**TEXT SECTION**
Online Marketing Brings New Ways to Achieve Old Goals of Reaching Targets

Staff

In recent years some marketing and advertising strategies have been boiled down into buzz. A couple of the latest are branding, which involves creating and maintaining a brand identity, followed by experiential marketing, which aims at triggering emotional left-brained reactions from consumers versus right-brained reactions.

It’s not that one is better than the other. They can be combined with a variety of other strategies of course, but asking local ad and public relations executives to predict the next new trend or industry buzz brought some mixed responses.

“Honestly, I think everything old becomes new again,” said Tom Sullivan, president of VitroRobertson advertising agency of San Diego and Atlanta. “It used to be that there was TV, print and radio, then everyone was talking about content and interactive. Now I hear people talking about TV and traditional media again.

“Everything else will still be important. The World Wide Web will always be there. The thing is just finding a more balanced mix.”

In the wake of TiVo, which allows television viewers to click through commercials and watch shows on demand, traditional TV networks are moving their “delivery methods” — putting more content or streaming video programming online. But when viewers go online to view a show or a program, they first have to click on the accompanying ad spot, he added.

**ITEMS**

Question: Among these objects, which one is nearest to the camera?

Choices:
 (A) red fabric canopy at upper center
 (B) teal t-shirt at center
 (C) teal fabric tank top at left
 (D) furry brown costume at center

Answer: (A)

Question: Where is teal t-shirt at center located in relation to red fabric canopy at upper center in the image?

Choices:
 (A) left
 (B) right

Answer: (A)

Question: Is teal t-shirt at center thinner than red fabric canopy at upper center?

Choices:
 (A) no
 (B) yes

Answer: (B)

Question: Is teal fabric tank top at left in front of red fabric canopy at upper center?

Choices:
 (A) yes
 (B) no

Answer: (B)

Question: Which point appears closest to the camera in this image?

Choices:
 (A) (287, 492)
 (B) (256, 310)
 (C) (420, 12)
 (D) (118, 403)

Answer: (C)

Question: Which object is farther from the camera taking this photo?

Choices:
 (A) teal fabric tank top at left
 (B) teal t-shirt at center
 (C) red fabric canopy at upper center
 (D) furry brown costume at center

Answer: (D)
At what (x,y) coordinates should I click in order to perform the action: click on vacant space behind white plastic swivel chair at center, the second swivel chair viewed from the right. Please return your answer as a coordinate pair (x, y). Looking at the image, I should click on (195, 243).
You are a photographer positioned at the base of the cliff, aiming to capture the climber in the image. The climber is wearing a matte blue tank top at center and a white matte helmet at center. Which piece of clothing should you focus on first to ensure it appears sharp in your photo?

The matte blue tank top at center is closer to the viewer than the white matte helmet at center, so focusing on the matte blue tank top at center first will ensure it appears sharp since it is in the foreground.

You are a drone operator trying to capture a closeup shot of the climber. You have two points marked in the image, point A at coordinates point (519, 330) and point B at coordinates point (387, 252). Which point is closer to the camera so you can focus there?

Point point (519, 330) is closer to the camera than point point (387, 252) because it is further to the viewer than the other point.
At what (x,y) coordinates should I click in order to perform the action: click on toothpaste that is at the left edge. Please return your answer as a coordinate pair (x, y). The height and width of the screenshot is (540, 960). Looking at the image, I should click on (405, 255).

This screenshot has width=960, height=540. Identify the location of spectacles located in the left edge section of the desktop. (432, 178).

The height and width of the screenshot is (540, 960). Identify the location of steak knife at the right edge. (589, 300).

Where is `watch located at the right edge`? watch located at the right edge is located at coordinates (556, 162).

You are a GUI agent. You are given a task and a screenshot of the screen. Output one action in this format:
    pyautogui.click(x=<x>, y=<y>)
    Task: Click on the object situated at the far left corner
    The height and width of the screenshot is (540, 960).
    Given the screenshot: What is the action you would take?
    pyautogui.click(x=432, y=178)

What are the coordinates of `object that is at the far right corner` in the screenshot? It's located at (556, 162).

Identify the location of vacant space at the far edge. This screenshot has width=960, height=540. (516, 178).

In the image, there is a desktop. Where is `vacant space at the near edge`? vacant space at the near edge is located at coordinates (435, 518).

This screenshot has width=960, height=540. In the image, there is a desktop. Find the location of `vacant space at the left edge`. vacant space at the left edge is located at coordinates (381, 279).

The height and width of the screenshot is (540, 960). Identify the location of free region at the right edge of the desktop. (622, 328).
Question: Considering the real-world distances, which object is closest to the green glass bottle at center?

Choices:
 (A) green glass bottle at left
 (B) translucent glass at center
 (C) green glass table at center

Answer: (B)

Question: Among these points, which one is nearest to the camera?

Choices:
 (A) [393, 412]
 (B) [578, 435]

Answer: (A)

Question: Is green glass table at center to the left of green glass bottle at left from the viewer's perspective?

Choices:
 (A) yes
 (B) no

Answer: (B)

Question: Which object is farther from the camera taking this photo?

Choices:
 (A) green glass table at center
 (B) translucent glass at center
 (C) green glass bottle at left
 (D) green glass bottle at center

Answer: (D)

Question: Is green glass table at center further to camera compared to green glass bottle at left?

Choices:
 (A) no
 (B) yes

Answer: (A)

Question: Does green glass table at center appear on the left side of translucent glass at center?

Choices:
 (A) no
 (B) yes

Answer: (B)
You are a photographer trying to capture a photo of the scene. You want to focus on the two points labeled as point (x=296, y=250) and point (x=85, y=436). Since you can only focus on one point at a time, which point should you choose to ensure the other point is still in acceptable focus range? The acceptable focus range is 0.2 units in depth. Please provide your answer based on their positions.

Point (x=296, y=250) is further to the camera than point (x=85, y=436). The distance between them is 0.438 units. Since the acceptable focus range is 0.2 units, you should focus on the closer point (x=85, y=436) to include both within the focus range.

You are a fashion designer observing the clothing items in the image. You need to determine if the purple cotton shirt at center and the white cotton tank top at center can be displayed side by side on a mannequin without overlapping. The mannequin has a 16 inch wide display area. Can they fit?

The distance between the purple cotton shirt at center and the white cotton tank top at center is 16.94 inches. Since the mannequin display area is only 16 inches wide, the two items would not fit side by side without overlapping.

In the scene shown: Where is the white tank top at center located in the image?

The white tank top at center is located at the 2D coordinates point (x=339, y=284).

...

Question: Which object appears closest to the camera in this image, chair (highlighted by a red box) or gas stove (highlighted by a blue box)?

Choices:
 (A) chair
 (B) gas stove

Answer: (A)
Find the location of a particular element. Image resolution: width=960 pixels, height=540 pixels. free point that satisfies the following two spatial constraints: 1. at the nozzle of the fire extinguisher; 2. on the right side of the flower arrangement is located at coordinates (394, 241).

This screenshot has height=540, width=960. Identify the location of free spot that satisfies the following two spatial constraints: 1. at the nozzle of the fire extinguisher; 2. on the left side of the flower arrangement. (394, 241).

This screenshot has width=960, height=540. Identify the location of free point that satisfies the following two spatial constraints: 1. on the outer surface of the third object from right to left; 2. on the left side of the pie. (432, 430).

---

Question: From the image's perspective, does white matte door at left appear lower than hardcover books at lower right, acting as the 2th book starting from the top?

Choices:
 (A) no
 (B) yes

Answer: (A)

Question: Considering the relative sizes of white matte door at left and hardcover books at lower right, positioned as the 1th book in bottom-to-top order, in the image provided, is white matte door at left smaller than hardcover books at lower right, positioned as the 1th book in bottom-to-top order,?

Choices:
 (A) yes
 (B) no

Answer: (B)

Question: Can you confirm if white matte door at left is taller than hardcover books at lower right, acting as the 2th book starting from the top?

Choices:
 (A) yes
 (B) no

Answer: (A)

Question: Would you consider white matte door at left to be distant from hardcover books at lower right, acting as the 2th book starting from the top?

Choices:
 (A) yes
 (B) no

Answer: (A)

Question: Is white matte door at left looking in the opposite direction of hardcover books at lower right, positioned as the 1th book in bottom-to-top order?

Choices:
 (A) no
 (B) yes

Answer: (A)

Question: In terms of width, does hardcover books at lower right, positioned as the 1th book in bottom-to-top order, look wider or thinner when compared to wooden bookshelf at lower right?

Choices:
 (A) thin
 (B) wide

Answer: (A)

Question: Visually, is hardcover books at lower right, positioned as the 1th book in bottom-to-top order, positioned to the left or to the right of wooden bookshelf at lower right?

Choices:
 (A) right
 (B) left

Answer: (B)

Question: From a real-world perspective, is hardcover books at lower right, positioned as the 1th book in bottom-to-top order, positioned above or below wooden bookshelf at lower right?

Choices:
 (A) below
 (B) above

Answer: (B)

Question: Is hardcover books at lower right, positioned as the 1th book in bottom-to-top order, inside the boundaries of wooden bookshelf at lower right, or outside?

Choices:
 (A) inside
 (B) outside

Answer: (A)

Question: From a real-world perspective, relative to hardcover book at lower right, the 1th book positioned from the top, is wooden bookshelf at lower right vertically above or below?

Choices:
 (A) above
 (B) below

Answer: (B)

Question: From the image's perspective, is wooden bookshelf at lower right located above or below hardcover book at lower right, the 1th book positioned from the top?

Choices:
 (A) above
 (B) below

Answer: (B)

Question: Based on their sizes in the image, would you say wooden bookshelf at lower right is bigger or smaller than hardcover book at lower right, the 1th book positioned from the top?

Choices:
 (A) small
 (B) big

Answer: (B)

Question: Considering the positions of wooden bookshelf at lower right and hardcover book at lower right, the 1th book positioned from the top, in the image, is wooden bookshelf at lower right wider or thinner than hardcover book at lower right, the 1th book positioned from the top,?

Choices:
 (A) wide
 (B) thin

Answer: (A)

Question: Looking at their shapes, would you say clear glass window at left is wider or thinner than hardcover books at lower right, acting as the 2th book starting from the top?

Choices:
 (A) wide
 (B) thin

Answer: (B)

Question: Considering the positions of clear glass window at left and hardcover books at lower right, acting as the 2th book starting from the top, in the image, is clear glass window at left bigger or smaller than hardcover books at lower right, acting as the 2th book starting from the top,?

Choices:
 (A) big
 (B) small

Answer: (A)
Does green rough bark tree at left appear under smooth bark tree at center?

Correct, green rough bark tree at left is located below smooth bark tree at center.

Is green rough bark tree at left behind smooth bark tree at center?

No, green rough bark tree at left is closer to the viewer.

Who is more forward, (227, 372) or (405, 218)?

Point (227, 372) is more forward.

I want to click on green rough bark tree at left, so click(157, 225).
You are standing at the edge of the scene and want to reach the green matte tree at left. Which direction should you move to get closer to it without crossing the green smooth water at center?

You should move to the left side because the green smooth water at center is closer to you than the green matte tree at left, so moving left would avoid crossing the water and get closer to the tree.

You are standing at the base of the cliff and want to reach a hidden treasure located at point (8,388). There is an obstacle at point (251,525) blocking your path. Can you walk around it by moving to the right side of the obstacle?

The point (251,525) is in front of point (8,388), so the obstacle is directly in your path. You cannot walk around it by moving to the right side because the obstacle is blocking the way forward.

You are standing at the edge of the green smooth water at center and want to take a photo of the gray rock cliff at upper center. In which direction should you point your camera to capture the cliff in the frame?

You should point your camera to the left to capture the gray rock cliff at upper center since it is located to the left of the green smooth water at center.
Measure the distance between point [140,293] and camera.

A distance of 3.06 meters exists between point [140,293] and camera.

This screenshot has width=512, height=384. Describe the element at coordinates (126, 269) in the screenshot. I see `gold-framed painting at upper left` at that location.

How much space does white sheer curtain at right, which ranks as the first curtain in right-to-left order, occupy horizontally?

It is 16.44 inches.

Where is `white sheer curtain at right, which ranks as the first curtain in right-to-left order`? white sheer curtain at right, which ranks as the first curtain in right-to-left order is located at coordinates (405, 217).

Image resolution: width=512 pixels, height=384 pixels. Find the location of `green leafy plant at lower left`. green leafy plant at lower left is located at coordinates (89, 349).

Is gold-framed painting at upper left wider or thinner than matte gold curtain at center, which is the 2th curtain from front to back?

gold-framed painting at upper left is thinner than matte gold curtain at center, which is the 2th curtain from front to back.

**PROBLEMS TO SOLVE**
- 1) Transcribe the passage of the online marketing article from "In recent years" up to and including "traditional media again.".
- 2) In the online marketing article, which advertising agency is Tom Sullivan president of?

**OUTPUTS IN ORDER**
- 1)
In recent years some marketing and advertising strategies have been boiled down into buzz. A couple of the latest are branding, which involves creating and maintaining a brand identity, followed by experiential marketing, which aims at triggering emotional left-brained reactions from consumers versus right-brained reactions.

It’s not that one is better than the other. They can be combined with a variety of other strategies of course, but asking local ad and public relations executives to predict the next new trend or industry buzz brought some mixed responses.

“Honestly, I think everything old becomes new again,” said Tom Sullivan, president of VitroRobertson advertising agency of San Diego and Atlanta. “It used to be that there was TV, print and radio, then everyone was talking about content and interactive. Now I hear people talking about TV and traditional media again.

- 2) VitroRobertson advertising agency of San Diego and Atlanta.